** Given text **
# favorite framing hammer?



## ratherbefishing (Jan 13, 2011)

I've done all my nail banging for the last XX years with two blue handled Estwings: a 16oz trim hammer and a 20 or 22oz waffle faced framer. Every time I build a deck, I wish I had a smooth faced framing hammer. What's your favorite? 

(Unfortunately, at this point in my life/career, a Stiletto titanium probably wouldn't see a hundred bucks worth of use. And I don't have any heirs that would appreciate it. So that's kinda out.:wink2


----------



## ron45 (Feb 25, 2014)

16oz. and less hammers are for Bob Villa.

Pneumatic framing/finishing guns are so cheap now-a-days why would you even want a hammer other then to set nails etc..?

https://www.harborfreight.com/search?q=neumatic framing gun


Play video
21° Angle Full Head Framing Air Nailer 69927 alternate photo #1
21° Angle Full Head Framing Air Nailer 69927 alternate photo #2
21° Angle Full Head Framing Air Nailer 69927 alternate photo #3
CENTRAL PNEUMATIC
21° Angle Full Head Framing Air Nailer
(1,006)
Write a Review
A lightweight nailer for less fatigue during extended nailing jobs

$64.97


----------



## chandler48 (Jun 5, 2017)

I have a 26 oz Estwing, but use it mainly for correcting wood position before I slam it home with a pneumatic nailer. It is old, and started out as a waffle face, but time takes its toll.


----------



## mark sr (Jun 13, 2017)

I'm a painter not a carpenter but have done a good bit of carpentry work on my property and for friends/family. My favorite hammer was an old drywall hatchet. I think partly because of the larger head but it was just comfortable. balance maybe? But the handle broke, I replaced the handle but now it's not same ???


Now days with my limited eyesight I use pneumatic nail guns whenever I can.


----------



## DexterII (Jul 14, 2010)

My "go to's" are fiberglass handled Vaughans, and I have a wood handle Dalluge that my wife bought for me back when and that I really like, nice fit, balance, etc., but seldom use it because framing hammers, especially today, tend to do near as much deconstruction as construction and I don't want to harm it. If it were 30 years ago, it would probably get used more, but, like Ron said, my favorite framers today are pneumatics, with a lean toward Senco's.

** Tasks for this exercise **
**a)** Copy the framing hammer thread from "## mark sr (Jun" up to and including "(Jul 14, 2010)", changing "painter" to "plumber".
**b)** Extend the framing hammer thread past its final post.

** Study material **
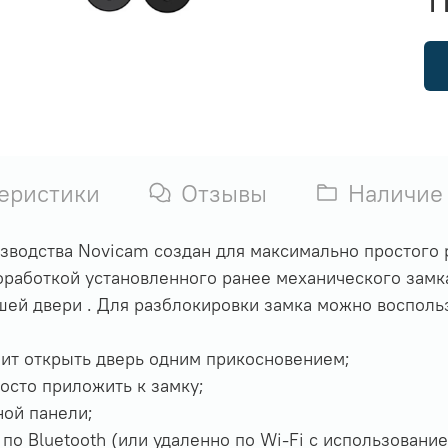
еристики
Отзывы
Наличие
зводства Novicam создан для максимально простого 
оработкой установленного ранее механического замк
шей двери . Для разблокировки замка можно воспол
лит открыть дверь одним прикосновением;
росто приложить к замку;
ной панели;
о Bluetooth (или удаленно по Wi-Fi с использовани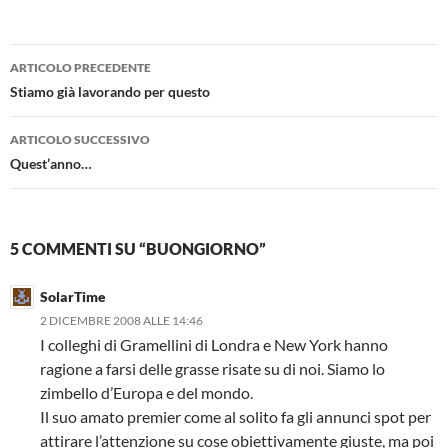
Navigazione
ARTICOLO PRECEDENTE
articolo
Stiamo già lavorando per questo
ARTICOLO SUCCESSIVO
Quest’anno…
5 COMMENTI SU “BUONGIORNO”
SolarTime
2 DICEMBRE 2008 ALLE 14:46
I colleghi di Gramellini di Londra e New York hanno
ragione a farsi delle grasse risate su di noi. Siamo lo
zimbello d’Europa e del mondo.
Il suo amato premier come al solito fa gli annunci spot per
attirare l’attenzione su cose obiettivamente giuste, ma poi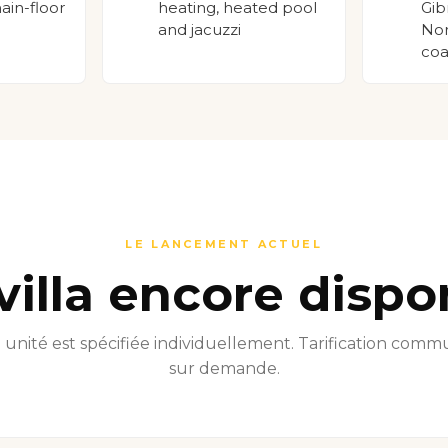
main-floor
heating, heated pool
Gib
and jacuzzi
Nor
coa
LE LANCEMENT ACTUEL
 villa encore dispo
unité est spécifiée individuellement. Tarification com
sur demande.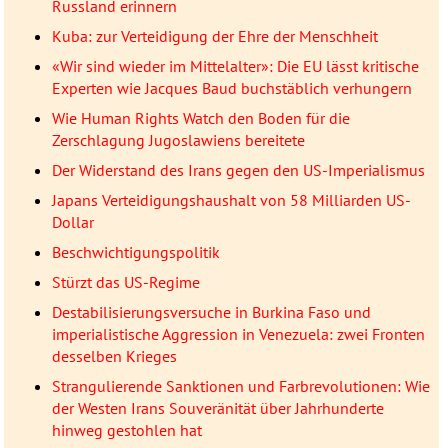
Russland erinnern
Kuba: zur Verteidigung der Ehre der Menschheit
«Wir sind wieder im Mittelalter»: Die EU lässt kritische
Experten wie Jacques Baud buchstäblich verhungern
Wie Human Rights Watch den Boden für die
Zerschlagung Jugoslawiens bereitete
Der Widerstand des Irans gegen den US-Imperialismus
Japans Verteidigungshaushalt von 58 Milliarden US-
Dollar
Beschwichtigungspolitik
Stürzt das US-Regime
Destabilisierungsversuche in Burkina Faso und
imperialistische Aggression in Venezuela: zwei Fronten
desselben Krieges
Strangulierende Sanktionen und Farbrevolutionen: Wie
der Westen Irans Souveränität über Jahrhunderte
hinweg gestohlen hat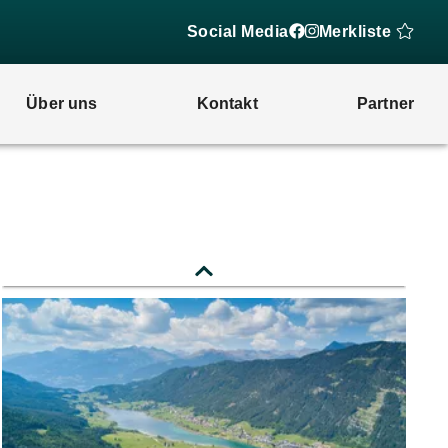
Social Media
Merkliste
Über uns
Kontakt
Partner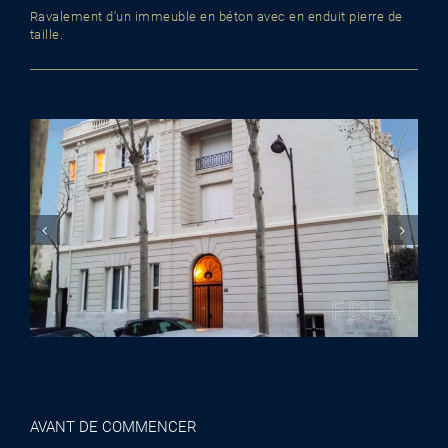
Ravalement d’un immeuble en béton avec en enduit pierre de
taille.
AVANT DE COMMENCER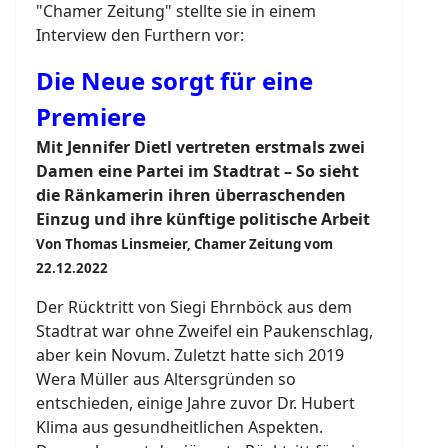
"Chamer Zeitung" stellte sie in einem
Interview den Furthern vor:
Die Neue sorgt für eine
Premiere
Mit Jennifer Dietl vertreten erstmals zwei
Damen eine Partei im Stadtrat – So sieht
die Ränkamerin ihren überraschenden
Einzug und ihre künftige politische Arbeit
Von Thomas Linsmeier, Chamer Zeitung vom
22.12.2022
Der Rücktritt von Siegi Ehrnböck aus dem
Stadtrat war ohne Zweifel ein Paukenschlag,
aber kein Novum. Zuletzt hatte sich 2019
Wera Müller aus Altersgründen so
entschieden, einige Jahre zuvor Dr. Hubert
Klima aus gesundheitlichen Aspekten.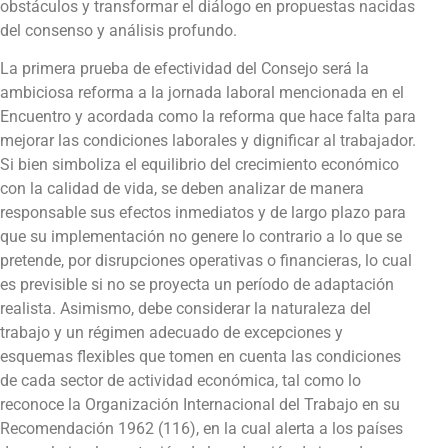
obstáculos y transformar el diálogo en propuestas nacidas
del consenso y análisis profundo.
La primera prueba de efectividad del Consejo será la
ambiciosa reforma a la jornada laboral mencionada en el
Encuentro y acordada como la reforma que hace falta para
mejorar las condiciones laborales y dignificar al trabajador.
Si bien simboliza el equilibrio del crecimiento económico
con la calidad de vida, se deben analizar de manera
responsable sus efectos inmediatos y de largo plazo para
que su implementación no genere lo contrario a lo que se
pretende, por disrupciones operativas o financieras, lo cual
es previsible si no se proyecta un período de adaptación
realista. Asimismo, debe considerar la naturaleza del
trabajo y un régimen adecuado de excepciones y
esquemas flexibles que tomen en cuenta las condiciones
de cada sector de actividad económica, tal como lo
reconoce la Organización Internacional del Trabajo en su
Recomendación 1962 (116), en la cual alerta a los países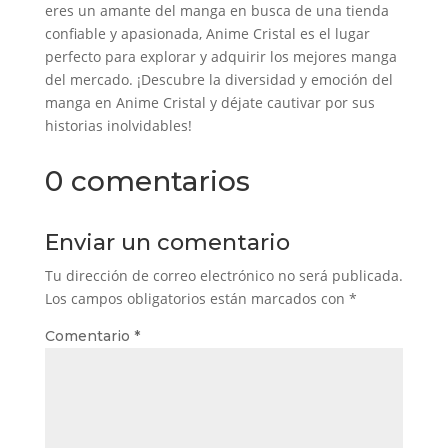
eres un amante del manga en busca de una tienda
confiable y apasionada, Anime Cristal es el lugar
perfecto para explorar y adquirir los mejores manga
del mercado. ¡Descubre la diversidad y emoción del
manga en Anime Cristal y déjate cautivar por sus
historias inolvidables!
0 comentarios
Enviar un comentario
Tu dirección de correo electrónico no será publicada.
Los campos obligatorios están marcados con
*
Comentario
*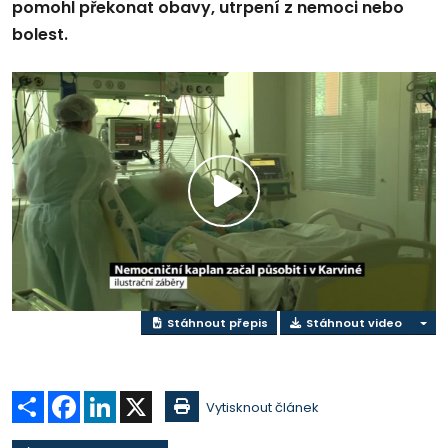
pomohl překonat obavy, utrpení z nemoci nebo
bolest.
Přehrát
video
Stáhnout přepis
Stáhnout video
Sdílet
Facebook
LinkedIn
X
Vytisknout článek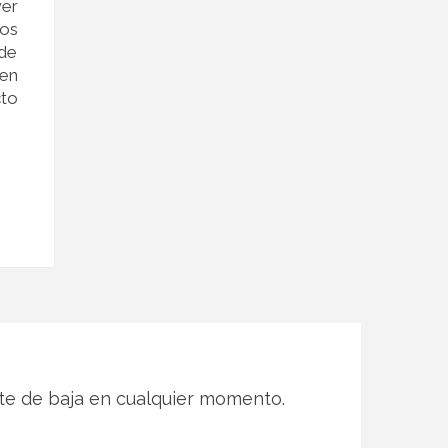
wer
tos
de
 en
cto
te de baja en cualquier momento.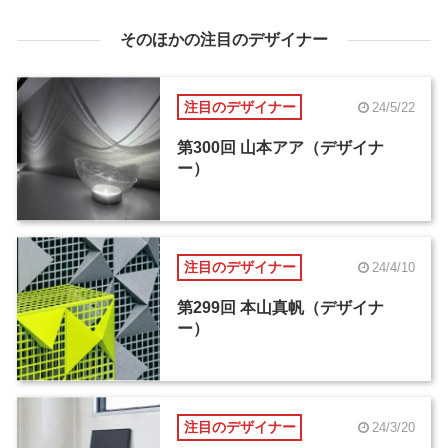
そのほかの注目のデザイナー
注目のデザイナー
24/5/22
第300回 山本アア（デザイナ
ー）
注目のデザイナー
24/4/10
第299回 本山真帆（デザイナ
ー）
注目のデザイナー
24/3/20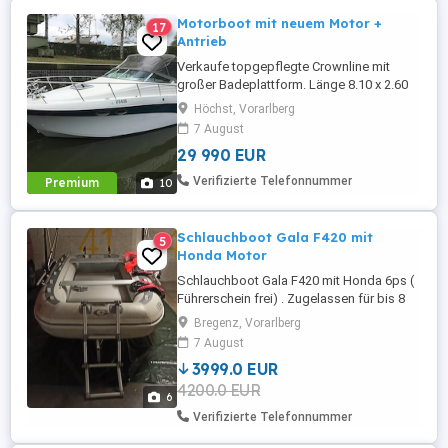
Motorboot mit neuem Motor +
17
Antrieb
Verkaufe topgepflegte Crownline mit
großer Badeplattform. Länge 8.10 x 2.60
m, Mercruiser V8 5,7L Motor und Antrieb
Höchst, Vorarlberg
Neu (ca. 90 Stunden ) Vorgeführt bis ende
7 August
2027 Neue Batterien, Ladegerät, Pumpen,
29 990 EUR
Unterwasser, Heißwasser Dusche im
ganzen Boot, el. Ankerwinde, WC,
Verifizierte Telefonnummer
Premium
10
Kühlschrank, Kochstelle, Micro, 5
Schlafplätze, ...
Schlauchboot Gala F420 mit
5
Honda Motor
Schlauchboot Gala F420 mit Honda 6ps (
Führerschein frei) . Zugelassen für bis 8
Personen (1000 kg) Motor bis 40 PS
Bregenz, Vorarlberg
möglich . Zu verkaufen mit viel Zubehör.
7 August
Standort Lustenau
3999.0 EUR
4200.0 EUR
6
Verifizierte Telefonnummer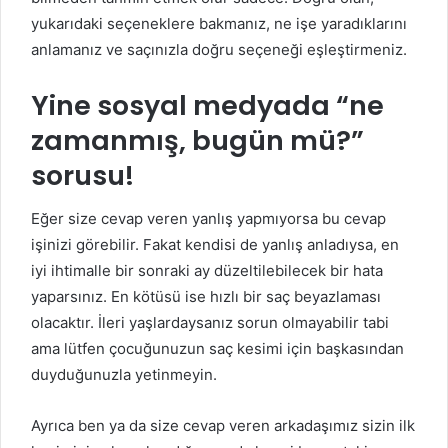
yukarıdaki seçeneklere bakmanız, ne işe yaradıklarını
anlamanız ve saçınızla doğru seçeneği eşleştirmeniz.
Yine sosyal medyada “ne
zamanmış, bugün mü?”
sorusu!
Eğer size cevap veren yanlış yapmıyorsa bu cevap
işinizi görebilir. Fakat kendisi de yanlış anladıysa, en
iyi ihtimalle bir sonraki ay düzeltilebilecek bir hata
yaparsınız. En kötüsü ise hızlı bir saç beyazlaması
olacaktır. İleri yaşlardaysanız sorun olmayabilir tabi
ama lütfen çocuğunuzun saç kesimi için başkasından
duyduğunuzla yetinmeyin.
Ayrıca ben ya da size cevap veren arkadaşımız sizin ilk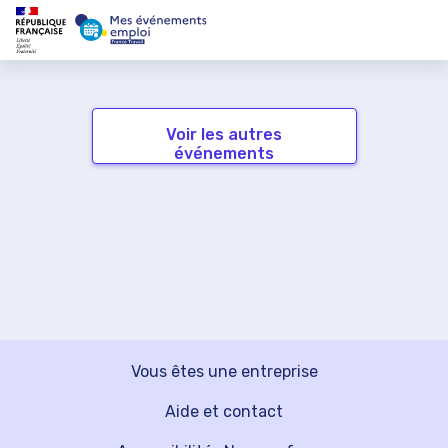
Voir les autres
événements
Vous êtes une entreprise
Aide et contact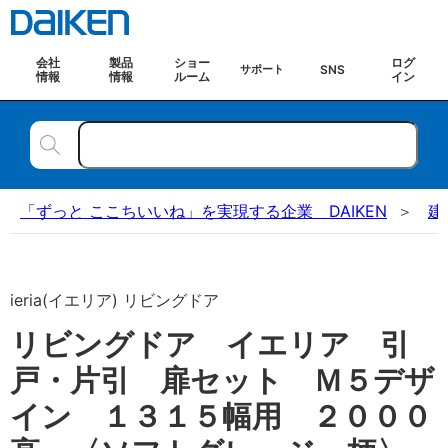
会社
製品
ショー
ログ
SNS
サポート
情報
情報
ルーム
イン
「ずっと ここちいいね」を実現する企業 DAIKEN
建
ieria(イエリア) リビングドア
リビングドア イエリア 引
戸・片引 扉セット Ｍ５デザ
イン １３１５幅用 ２０００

** Response list **
**a)**
## mark sr (Jun 13, 2017)

I'm a plumber not a carpenter but have done a good bit of carpentry work on my property and for friends/family. My favorite hammer was an old drywall hatchet. I think partly because of the larger head but it was just comfortable. balance maybe? But the handle broke, I replaced the handle but now it's not same ???


Now days with my limited eyesight I use pneumatic nail guns whenever I can.


----------



## DexterII (Jul 14, 2010)

**b)**
----------



## BigJim (Sep 2, 2008)

I used a Plumb hammer most of my career but they started making them where they weren't dressed well. The claws were not consistent and they were made cheaper, so I switch to Estwing. Estwing is what is used for years and still have both of them. My 16 oz is a curved claw and my framing Eswing is a straight claw. Doing trim I used a 13 oz plumb and loved it. 

I had to have a curved claw because in a really tight spot I would bust my forehead with a straight claw. I have torn many pockets off my shirts using a curved claw but I just never changed to a straight for a smaller hammer.

Nail guns weren't common when I first started doing carpentry work, neither was an electric miter saw. You can bet when they did become common use that I bought several and still have quite a few. I bet some fellows didn't know they made a corrugated fastener nail gun. 

I loved and hated a new Estwing framing hammer. I loved it because the nails didn't glance with the new waffle face, but I hated it when I hit my finger with it. That sucker would take the bark off your hand and quick. lol When using a rounded face on the hammer head, some of the nails would glance, I have had several stick into my forehead right between my eyes. When the head would get slick, I would beat the dickens out of an old concrete block to rough it up a little. Hey, it worked for me.


----------



## Yodaman (Mar 9, 2015)

It's hard to go wrong with a 20 oz Estwing, I have a couple of them kicking around.
But for 95% of my handy man type work I carry a lighter generic wood handle carpenters hammer. I especially appreciate how it glides out of the belt loop ring with out catching the rubber grip of most framers.


----------



## tlema (Mar 1, 2020)

ESTWING 22 FACE FRAMING HAMMER 

https://ebay.to/3bxrNR1


----------



## Colbyt (Jan 27, 2014)

For bigger projects Paslode.


22oz waffle for hand work.


Only sissys use 16oz.


----------



## MTN REMODEL LLC (Sep 11, 2010)

ratherbefishing said:


> I've done all my nail banging for the last XX years with two blue handled Estwings: a 16oz trim hammer and a 20 or 22oz waffle faced framer. Every time I build a deck, I wish I had a smooth faced framing hammer. What's your favorite?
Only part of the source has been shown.